Diversification Opportunities for Shenzhen Changfang and Agricultural Bank
-0.42 | Correlation Coefficient |
Very good diversification
The 3 months correlation between Shenzhen and Agricultural is -0.42. Overlapping area represents the amount of risk that can be diversified away by holding Shenzhen Changfang Light and Agricultural Bank of in the same portfolio, assuming nothing else is changed. The correlation between historical prices or returns on Agricultural Bank and Shenzhen Changfang is a relative statistical measure of the degree to which these equity instruments tend to move together. The correlation coefficient measures the extent to which returns on Shenzhen Changfang Light are associated (or correlated) with Agricultural Bank. Values of the correlation coefficient range from -1 to +1, where. The correlation of zero (0) is possible when the price movement of Agricultural Bank has no effect on the direction of Shenzhen Changfang i.e., Shenzhen Changfang and Agricultural Bank go up and down completely randomly.
Pair Corralation between Shenzhen Changfang and Agricultural Bank
Assuming the 90 days trading horizon Shenzhen Changfang Light is expected to generate 2.3 times more return on investment than Agricultural Bank. However, Shenzhen Changfang is 2.3 times more volatile than Agricultural Bank of. It trades about 0.09 of its potential returns per unit of risk. Agricultural Bank of is currently generating about -0.07 per unit of risk. If you would invest 168.00 in Shenzhen Changfang Light on December 30, 2024 and sell it today you would earn a total of 22.00 from holding Shenzhen Changfang Light or generate 13.1% return on investment over 90 days.

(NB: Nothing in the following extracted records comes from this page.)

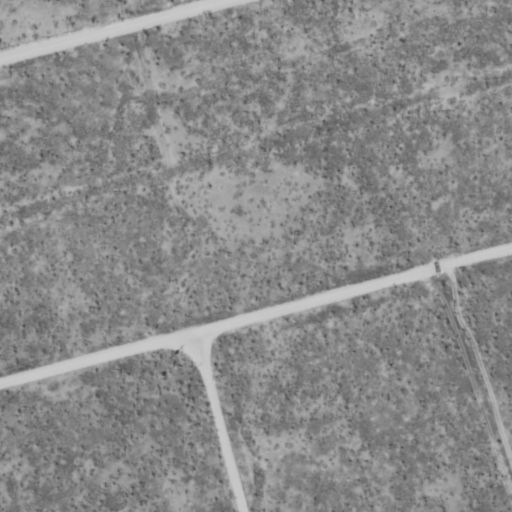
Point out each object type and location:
road: (256, 316)
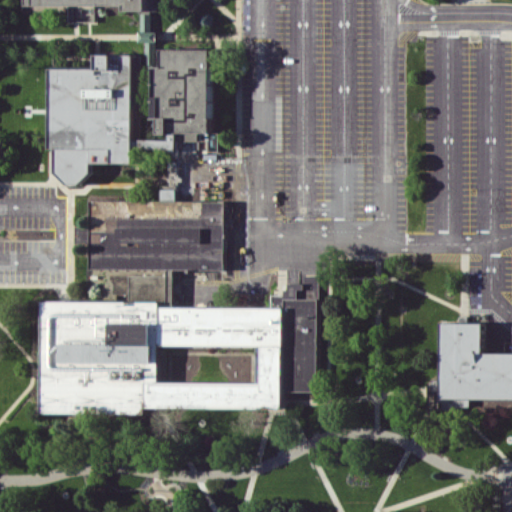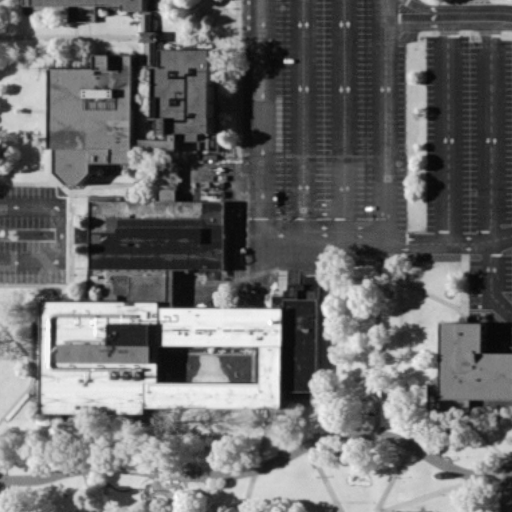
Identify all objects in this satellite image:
road: (225, 11)
road: (448, 14)
building: (119, 17)
building: (124, 18)
road: (180, 18)
road: (448, 31)
road: (72, 36)
road: (194, 36)
road: (97, 45)
road: (55, 51)
road: (230, 61)
road: (142, 68)
road: (138, 83)
building: (183, 93)
road: (260, 114)
road: (143, 115)
road: (301, 115)
road: (342, 115)
building: (95, 117)
road: (384, 118)
parking lot: (313, 127)
road: (447, 128)
parking lot: (471, 156)
road: (154, 160)
road: (213, 162)
road: (136, 166)
road: (490, 168)
road: (238, 172)
road: (27, 181)
road: (94, 183)
road: (203, 184)
road: (202, 192)
building: (170, 193)
road: (321, 207)
road: (60, 233)
building: (84, 233)
building: (156, 233)
parking lot: (32, 234)
building: (159, 234)
road: (69, 237)
road: (386, 237)
road: (169, 250)
road: (380, 277)
road: (463, 281)
road: (63, 284)
road: (252, 291)
road: (64, 293)
road: (504, 326)
road: (377, 334)
road: (329, 346)
building: (177, 351)
building: (180, 353)
building: (468, 369)
road: (33, 370)
road: (36, 371)
road: (168, 379)
road: (357, 396)
building: (459, 401)
road: (484, 436)
road: (261, 449)
road: (312, 455)
road: (188, 458)
road: (401, 459)
road: (500, 464)
road: (262, 465)
road: (510, 482)
road: (161, 488)
road: (439, 490)
road: (508, 497)
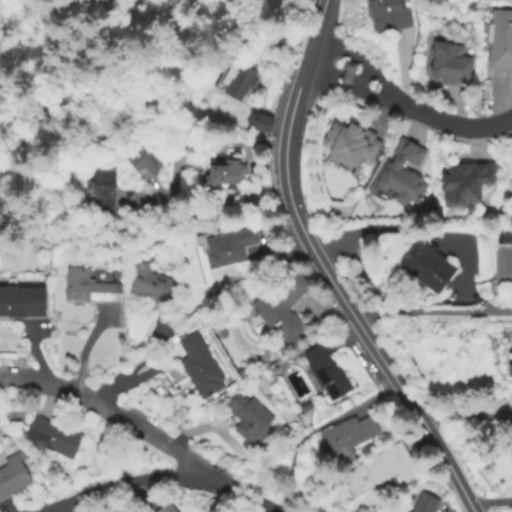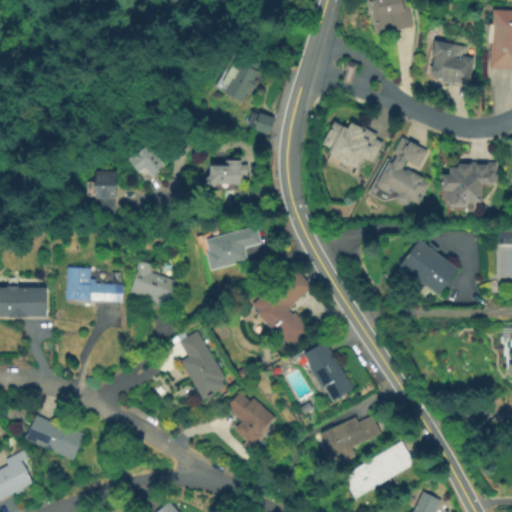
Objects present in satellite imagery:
building: (386, 14)
building: (387, 15)
road: (319, 19)
building: (499, 38)
building: (500, 40)
road: (361, 58)
building: (447, 61)
building: (449, 63)
building: (346, 71)
road: (404, 71)
building: (237, 75)
building: (235, 80)
road: (347, 89)
road: (382, 113)
building: (258, 120)
building: (258, 122)
road: (450, 124)
building: (349, 142)
building: (349, 147)
road: (180, 148)
building: (144, 160)
building: (144, 162)
building: (225, 171)
building: (400, 172)
building: (225, 173)
building: (402, 175)
building: (464, 181)
building: (465, 182)
building: (100, 186)
building: (100, 188)
building: (104, 207)
road: (406, 230)
building: (504, 236)
building: (227, 246)
building: (228, 248)
building: (425, 266)
building: (426, 266)
building: (149, 283)
building: (151, 283)
building: (87, 286)
building: (88, 287)
road: (335, 287)
building: (22, 300)
building: (23, 300)
building: (282, 306)
building: (282, 306)
road: (432, 314)
building: (199, 365)
building: (199, 365)
building: (509, 366)
building: (325, 369)
building: (240, 370)
building: (325, 371)
building: (303, 409)
road: (105, 411)
building: (247, 415)
building: (249, 417)
road: (467, 419)
building: (52, 435)
building: (345, 436)
building: (54, 437)
building: (345, 437)
building: (375, 468)
building: (377, 470)
road: (209, 471)
building: (12, 473)
building: (15, 473)
road: (125, 482)
road: (248, 493)
building: (424, 503)
building: (422, 504)
road: (491, 504)
building: (164, 507)
building: (170, 508)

Time Period | 3 Months [change] |
Direction | Moves Against |
Strength | Very Weak |
Accuracy | 100.0% |
Values | Daily Returns |
Shenzhen Changfang Light vs. Agricultural Bank of
Performance |
Timeline |
Shenzhen Changfang Light |
Agricultural Bank |
Shenzhen Changfang and Agricultural Bank Volatility Contrast
Predicted Return Density |
Returns |
Pair Trading with Shenzhen Changfang and Agricultural Bank
The main advantage of trading using opposite Shenzhen Changfang and Agricultural Bank positions is that it hedges away some unsystematic risk. Because of two separate transactions, even if Shenzhen Changfang position performs unexpectedly, Agricultural Bank can make up some of the losses. Pair trading also minimizes risk from directional movements in the market. For example, if an entire industry or sector drops because of unexpected headlines, the short position in Agricultural Bank will offset losses from the drop in Agricultural Bank's long position.Shenzhen Changfang vs. Runben Biotechnology Co | Shenzhen Changfang vs. Bloomage Biotechnology Corp | Shenzhen Changfang vs. Jiamei Food Packaging | Shenzhen Changfang vs. Changchun BCHT Biotechnology |
Agricultural Bank vs. Tibet Huayu Mining | Agricultural Bank vs. China Minmetals Rare | Agricultural Bank vs. Western Metal Materials | Agricultural Bank vs. Soochow Suzhou Industrial |
Check out your portfolio center.Note that this page's information should be used as a complementary analysis to find the right mix of equity instruments to add to your existing portfolios or create a brand new portfolio. You can also try the Options Analysis module to analyze and evaluate options and option chains as a potential hedge for your portfolios.